* _Job A_
In the entries, switch "collectors" to "collected by" in everything from the line containing "order: Poales" down to the end of the entries, and give those lines again with nothing else changed. Omit the pictures from your answer.

The Ethical Easter Basket Tastes Sweeter














This is the year of the ethical Easter basket, but it doesn’t have to make you a killjoy.

Food activists of all stripes are bringing their agendas to the spring holiday reminding us of all the pesticides and food dyes and GMOs and child labor that create cheap chocolate bunnies and tongue-staining jelly eggs.

Roll your eyes if you must at the litany of fair trade, cruelty-free, shade-grown, bird-friendly, carbon neutral causes, but the designations and certifications aren’t mere marketing ploys to ease a guilty conscience. They have real, enforceable teeth that guarantee the soundness of manufacturing and growing practices. The hard truth is that a conventional Easter basket is a treat for you but it can be an environmental and humanitarian nightmare for someone else.

* _Job B_
Does the Easter basket article agree with each statement below? Answer yes or no for each, and quote the deciding words.
(i) The designations and certifications are mere marketing ploys.
(ii) Food activists are bringing their agendas to the spring holiday.
(iii) A conventional Easter basket can be a nightmare for someone else.

* _Listing_
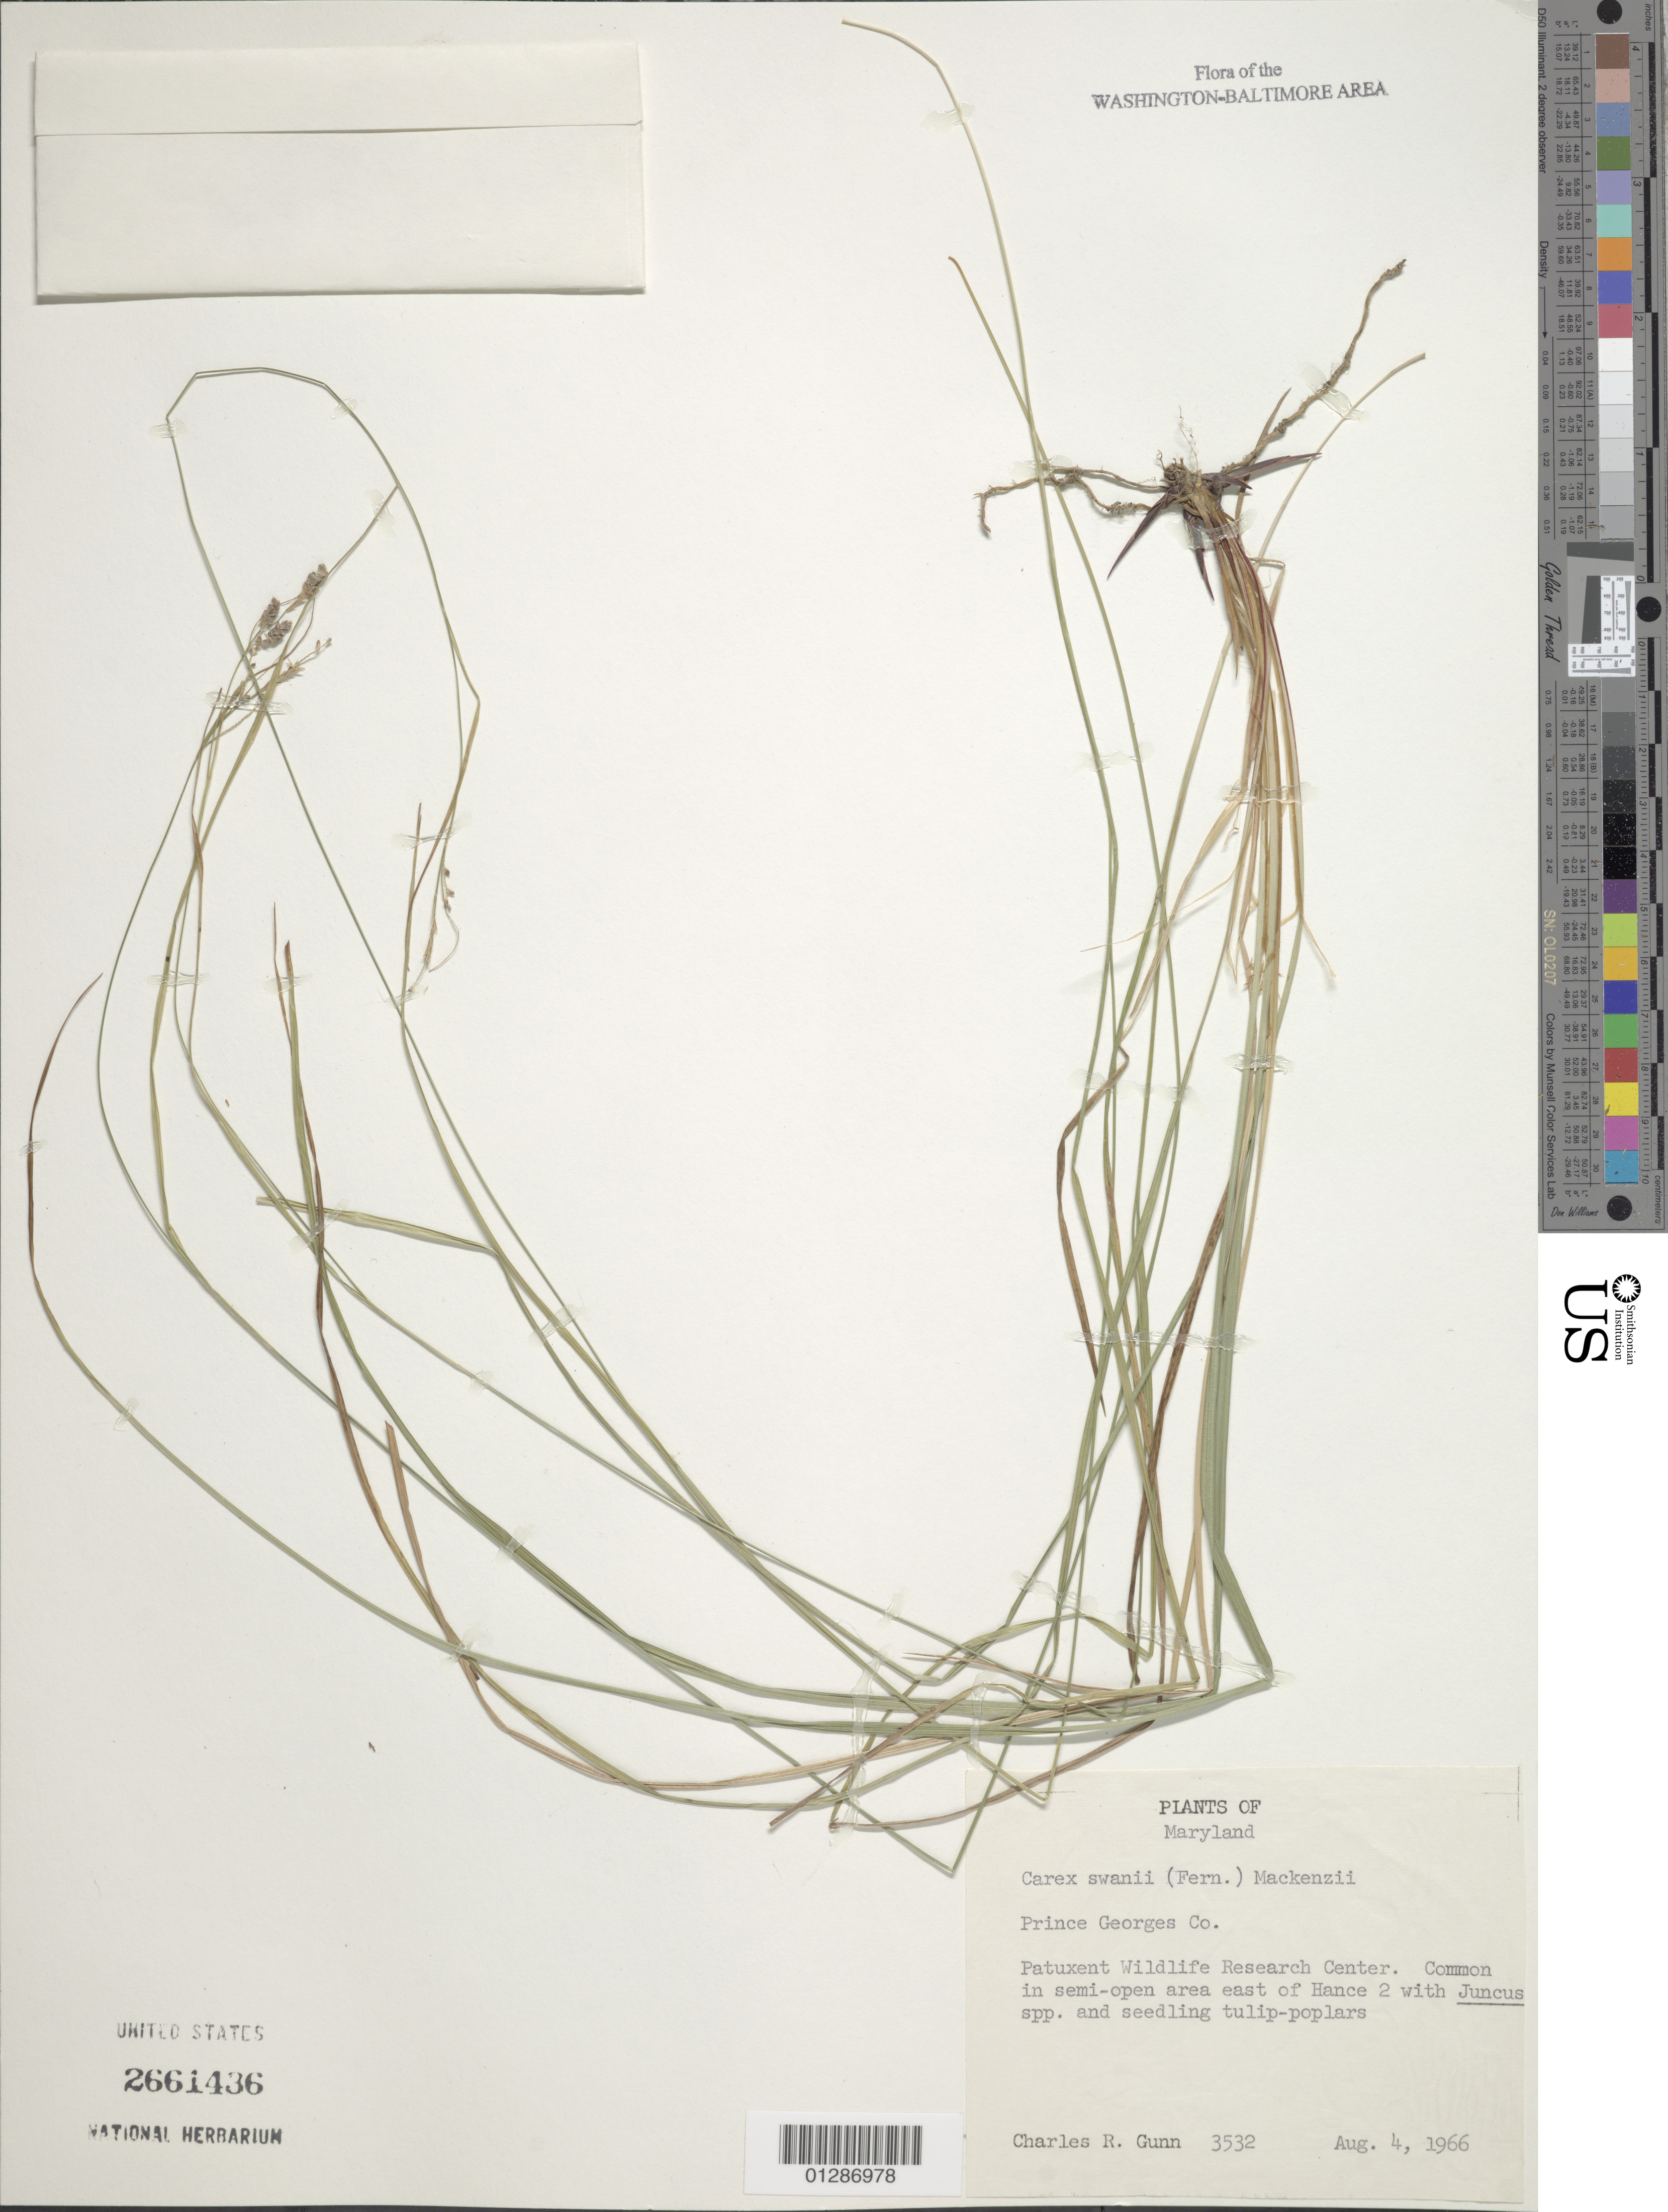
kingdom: Plantae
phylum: Tracheophyta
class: Liliopsida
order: Poales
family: Cyperaceae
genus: Carex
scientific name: Carex swanii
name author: (Fernald) Mack.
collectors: C. R. Gunn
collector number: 3532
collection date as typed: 4 Aug 1966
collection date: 1966-08-04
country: United States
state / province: Maryland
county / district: Prince George's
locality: Patuxent Wildlife Research Center. E of Hance.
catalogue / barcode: US 2661436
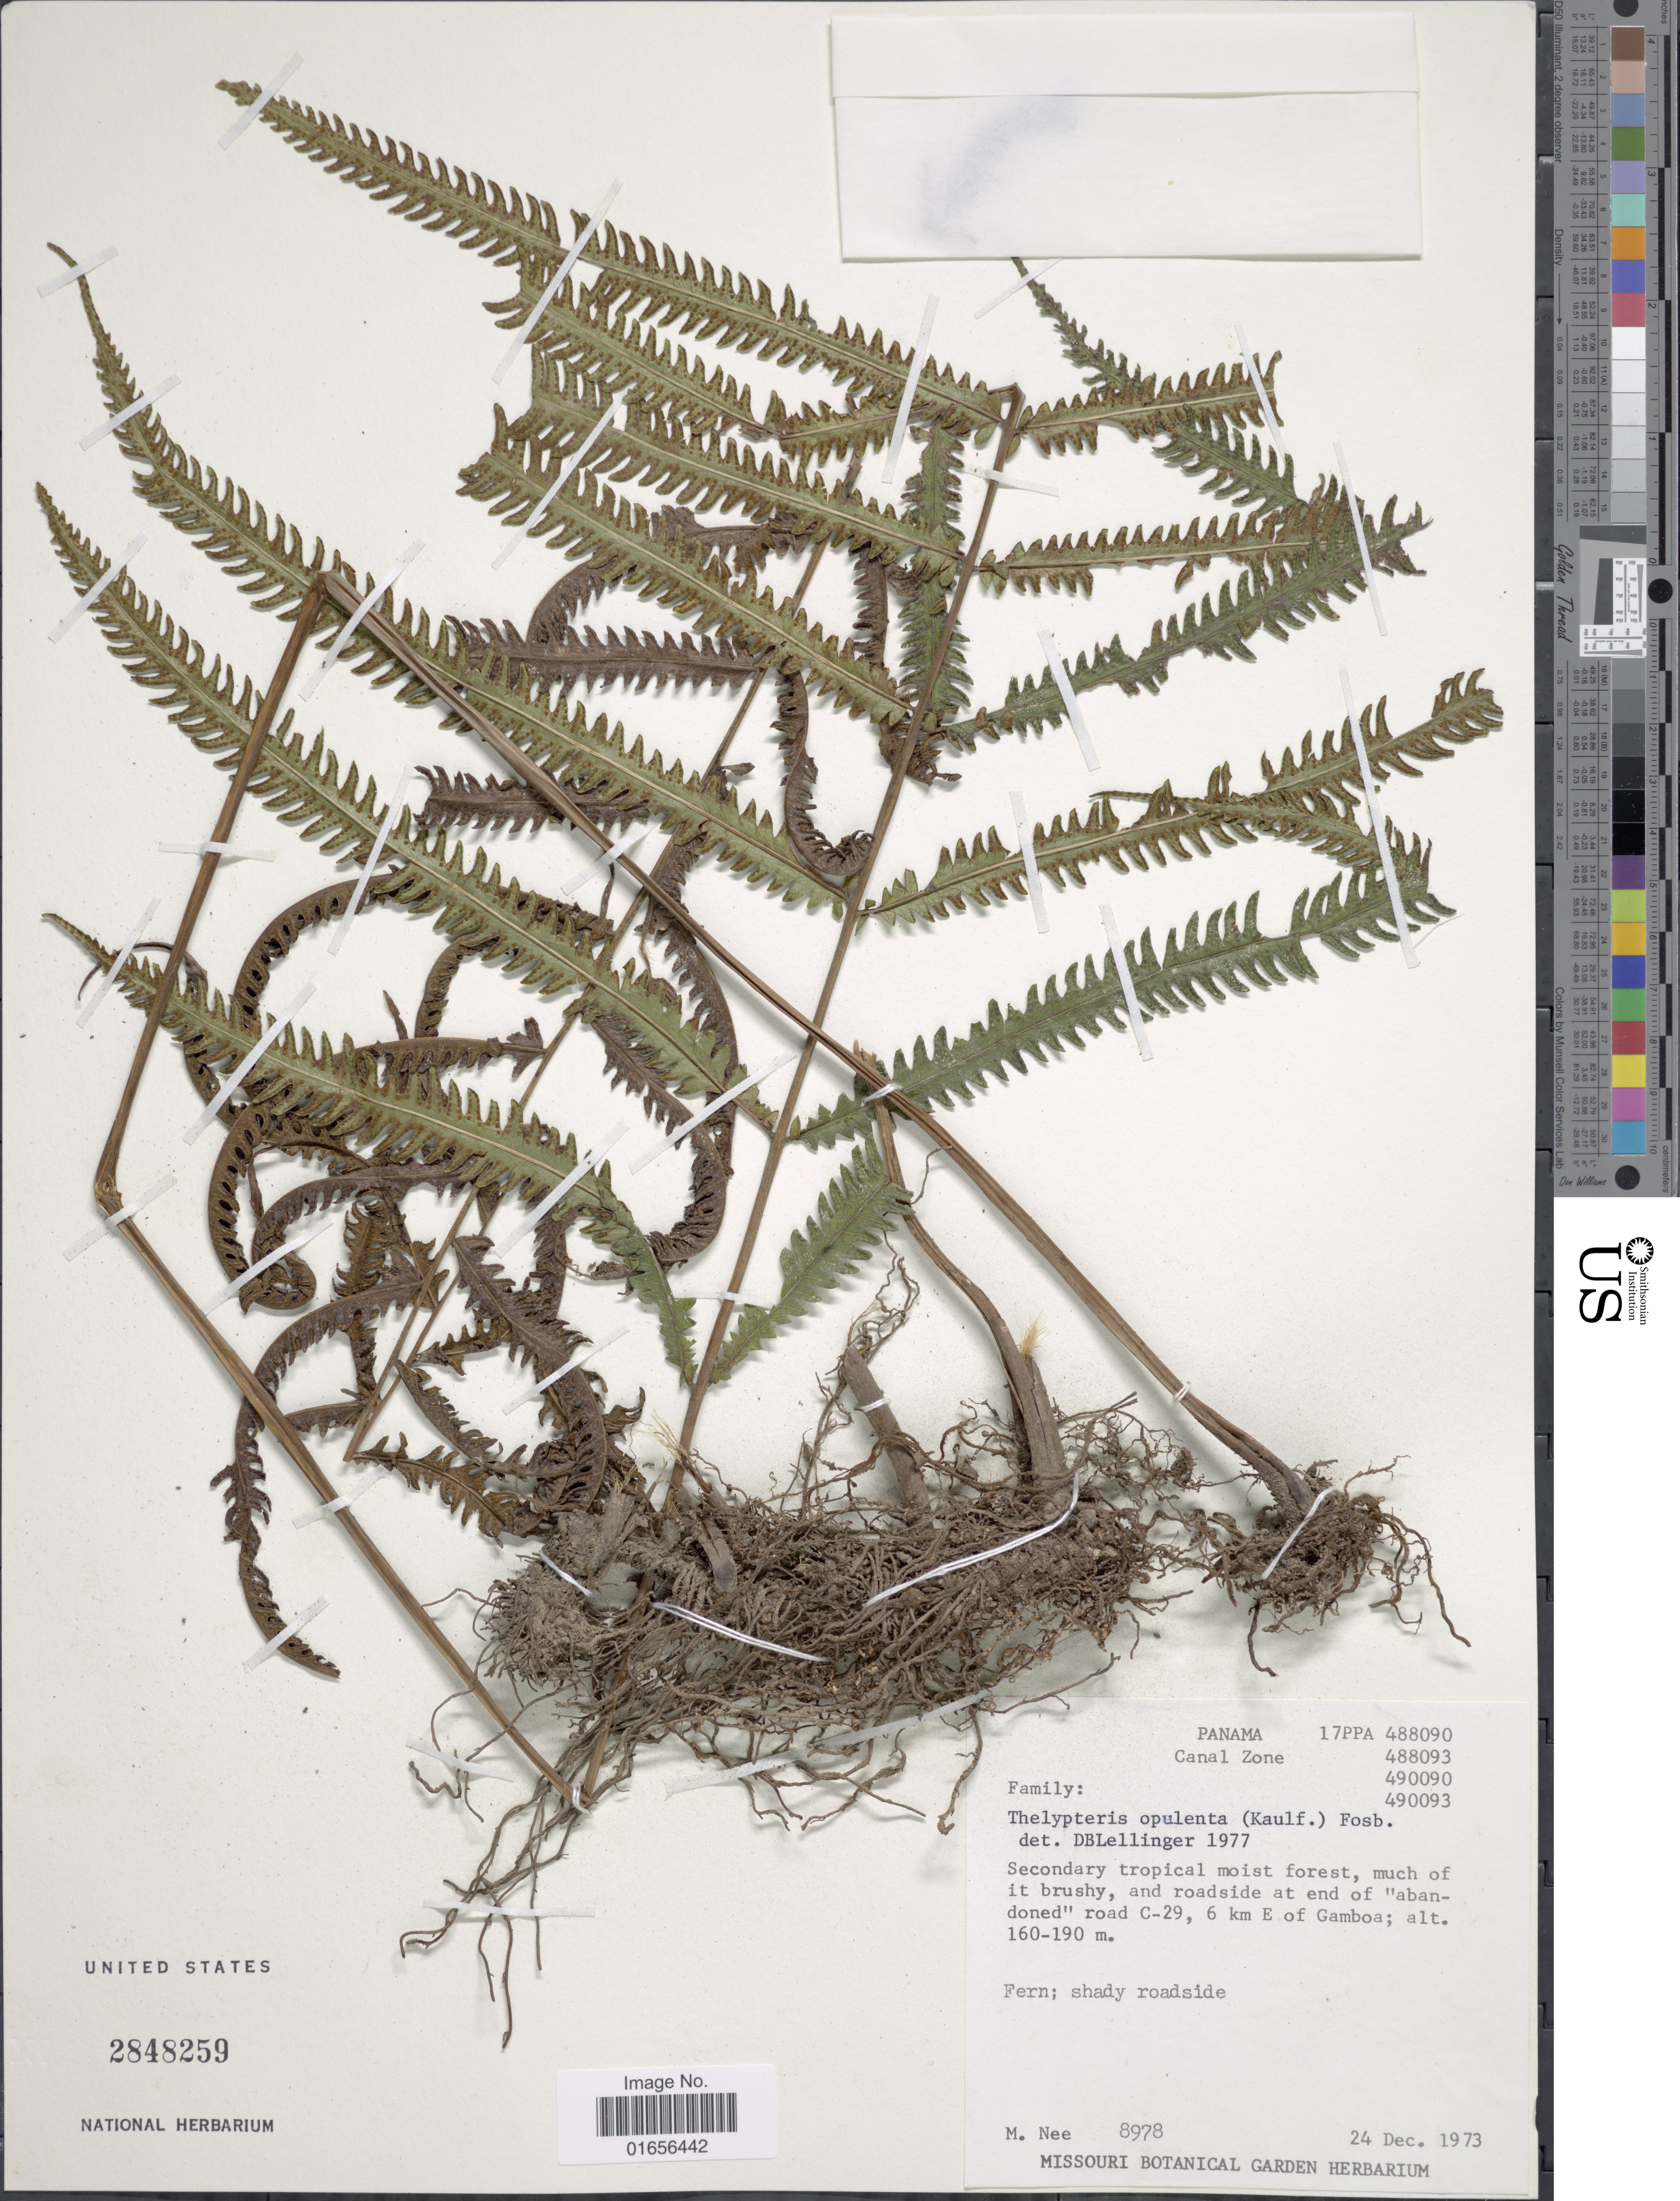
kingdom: Plantae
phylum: Tracheophyta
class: Polypodiopsida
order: Polypodiales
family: Thelypteridaceae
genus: Amphineuron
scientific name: Amphineuron opulentum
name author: (Kaulf.) Holttum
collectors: M. Nee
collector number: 8978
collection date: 1973-12-24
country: Panama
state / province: Colón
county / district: Canal Zone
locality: Panama, Canal Zone. Secondary tropical moist forest, much of it brushy, and roadside at end of "abandoned" road C-29, 6 km E of Gamboa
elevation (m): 160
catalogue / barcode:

* _Final answer A_
order: Poales
family: Cyperaceae
genus: Carex
scientific name: Carex swanii
name author: (Fernald) Mack.
collected by: C. R. Gunn
collector number: 3532
collection date as typed: 4 Aug 1966
collection date: 1966-08-04
country: United States
state / province: Maryland
county / district: Prince George's
locality: Patuxent Wildlife Research Center. E of Hance.
catalogue / barcode: US 2661436
kingdom: Plantae
phylum: Tracheophyta
class: Polypodiopsida
order: Polypodiales
family: Thelypteridaceae
genus: Amphineuron
scientific name: Amphineuron opulentum
name author: (Kaulf.) Holttum
collected by: M. Nee
collector number: 8978
collection date: 1973-12-24
country: Panama
state / province: Colón
county / district: Canal Zone
locality: Panama, Canal Zone. Secondary tropical moist forest, much of it brushy, and roadside at end of "abandoned" road C-29, 6 km E of Gamboa
elevation (m): 160
catalogue / barcode:

* _Final answer B_
(i) No: "the designations and certifications aren’t mere marketing ploys to ease a guilty conscience."
(ii) Yes: "Food activists of all stripes are bringing their agendas to the spring holiday."
(iii) Yes: "it can be an environmental and humanitarian nightmare for someone else."